Covid locking out growth
The economy could contract more than 50% in the second quarter as a result of the lockdown and many economists still expect a full-year contraction of as much as 10%, despite first-quarter numbers that were not as bad as expected.
This comes as Business for SA (B4SA) readies to publish a comprehensive economic recovery plan, which it previewed this week with President Cyril Ramaphosa.
B4SA, the umbrella body that has led business's response to the Covid crisis, has repeatedly warned that the pandemic has made reforms to boost growth even more pressing, urging the government to work with the private sector to put immediate measures in place to enable investment and create jobs.
Presidency spokesperson Khusela Diko confirmed on Friday that B4SA had met the president and a number of economic-cluster ministers.

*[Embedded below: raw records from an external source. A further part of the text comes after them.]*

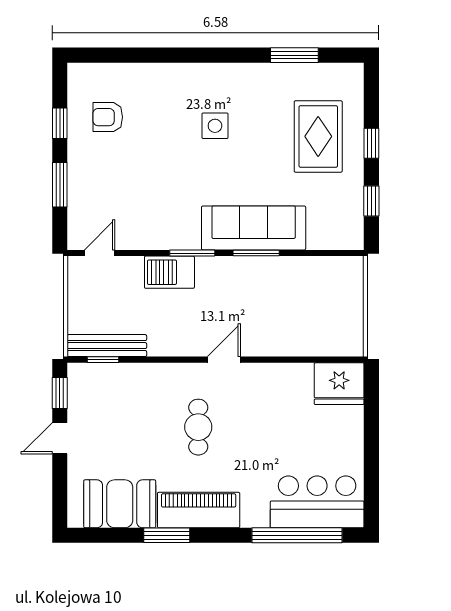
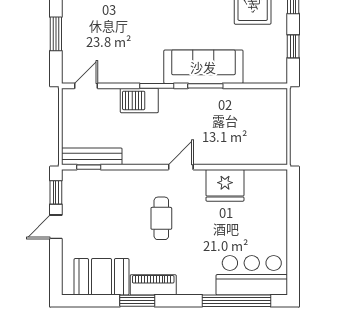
fridge: (339, 384) -> (225, 185), moved
piano: (199, 510) -> (153, 285), width x0.73, depth x0.75

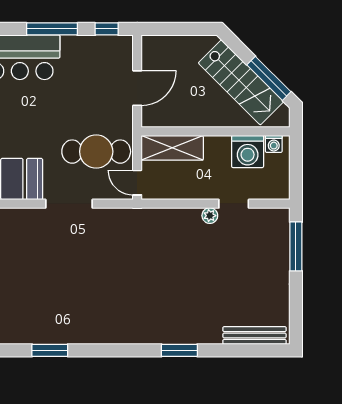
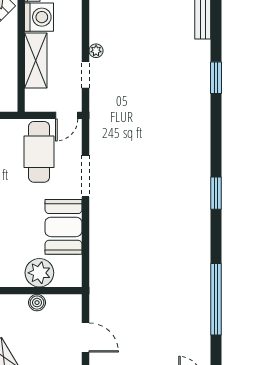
shelving: (172, 148) -> (36, 60), moved
doorway: (234, 204) -> (85, 75), moved

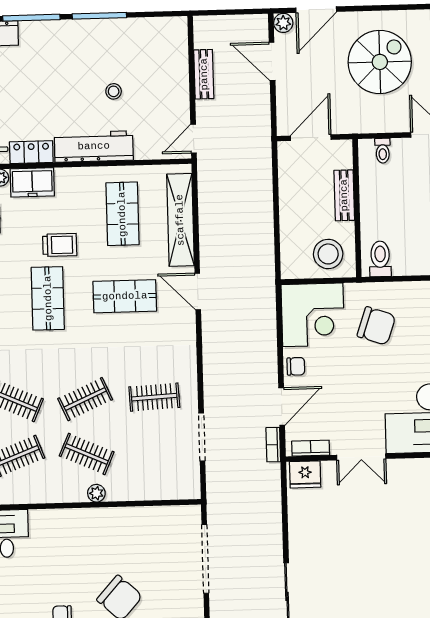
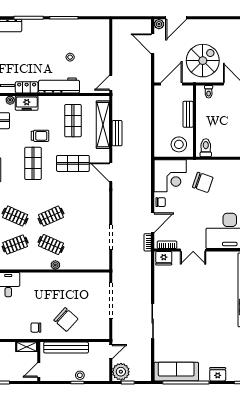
spiral stairs: (380, 62) -> (203, 61), moved
bench: (204, 74) -> (117, 133), moved
door: (198, 291) -> (111, 172), moved
clothes rail: (154, 397) -> (87, 216), removed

GDP figures released this week by Stats SA show SA's economy contracted 2% in the first quarter. This was better than economists' consensus forecast of about 4%, thanks mainly to a bounce in agriculture, but it was the third negative quarter in a row for the first time since the global financial crisis of 2007/2008.
SA hasn't experienced four consecutive negative quarters since it began compiling official national accounts (GDP) statistics in 1946.
With the economy all but shut down in April and reopening only gradually in May and June, economists can only guess how bad the second-quarter numbers will be - and to what extent the economy can recover in the second half.
Even Reserve Bank and National Treasury forecasts of a 7% contraction for the year imply a 30% contraction in the second quarter, but Absa economists Miyelani Maluleke and Peter Worthington expect worse, with a 50% slide in the second quarter and a full-year contraction of 8.9% or more.
Matrix Fund Managers strategist Carmen Nel says it is still unclear how much the demand side of the economy has been hit by consumers losing income and changing their behaviour in the face of the pandemic, and how much the supply side has been affected by disruptions to supply chains.
There is also the risk of a second wave of coronavirus infections hitting SA's trading partners and exports later in the year, she says.
Economists note that the most concerning figure in the GDP numbers is the 20.5% contraction in investment spending, which has been positive for just four quarters in the past four years, reflecting very weak business confidence and policy uncertainty.
With the rand beingNeville Mandimika
reasonably count on
Meanwhile, the Absa purchasing managers' index for June showed conditions in manufacturing continued to improve after much of the sector came to a near standstill in April and resumed only limited production in May.
This week's data on the economy came as the rand broke through R17/$. The currency is now significantly stronger than in March when the Covid crisis took hold, but still weaker than the R14.50 at which it began the year. It has been helped by the resumption of capital inflows to emerging markets, with quantitative easing in major economies sending a wash of liquidity into risk assets in search of higher yields.
The rand was also briefly boosted this week by news of a first-quarter surplus in the current account of SA's balance of payments, for the first time in 17 years.
And the Institute for International Finance (IIF) said in a note on SA this week that its daily portfolio capital flows tracker indicated that nonresident investors had made modest net purchases of domestic bonds since late May, following substantial net sales from March to mid-May.
Nolan Wapenaar, co-chief investment officer at Anchor Capital, says the rand has been oversold and has been pulling back towards its fair value of about R15. He expects a "next leg" of the recovery in three to four months as the US economy strengthens.
However, Rand Merchant Bank, which this week released its latest "milk index", reckons the rand is now trading at close to its fair value of about R17.36/$. The milk index, which compares the price of milk in African countries to gauge whether currencies are undervalued or overvalued, is similar to The Economist magazine's Big Mac index of currencies.
"The advantage of being close to fair value is that there is no economic pressure on the currency to weaken . or strengthen . So economic players can reasonably count on some stability," said RMB economist Neville Mandimika.
The IIF said sustained, further nonresident purchases would help lower long bond yields and support the rand. But "for foreign investor interest in South African assets to remain over the medium term, the government will need to deliver a credible fiscal consolidation plan in the October MTBPS [medium-term budget policy statement]".
Matrix Fund Managers' Nel says as long as the economy is not fundamentally competitive, the only way it can compete is with a weak rand.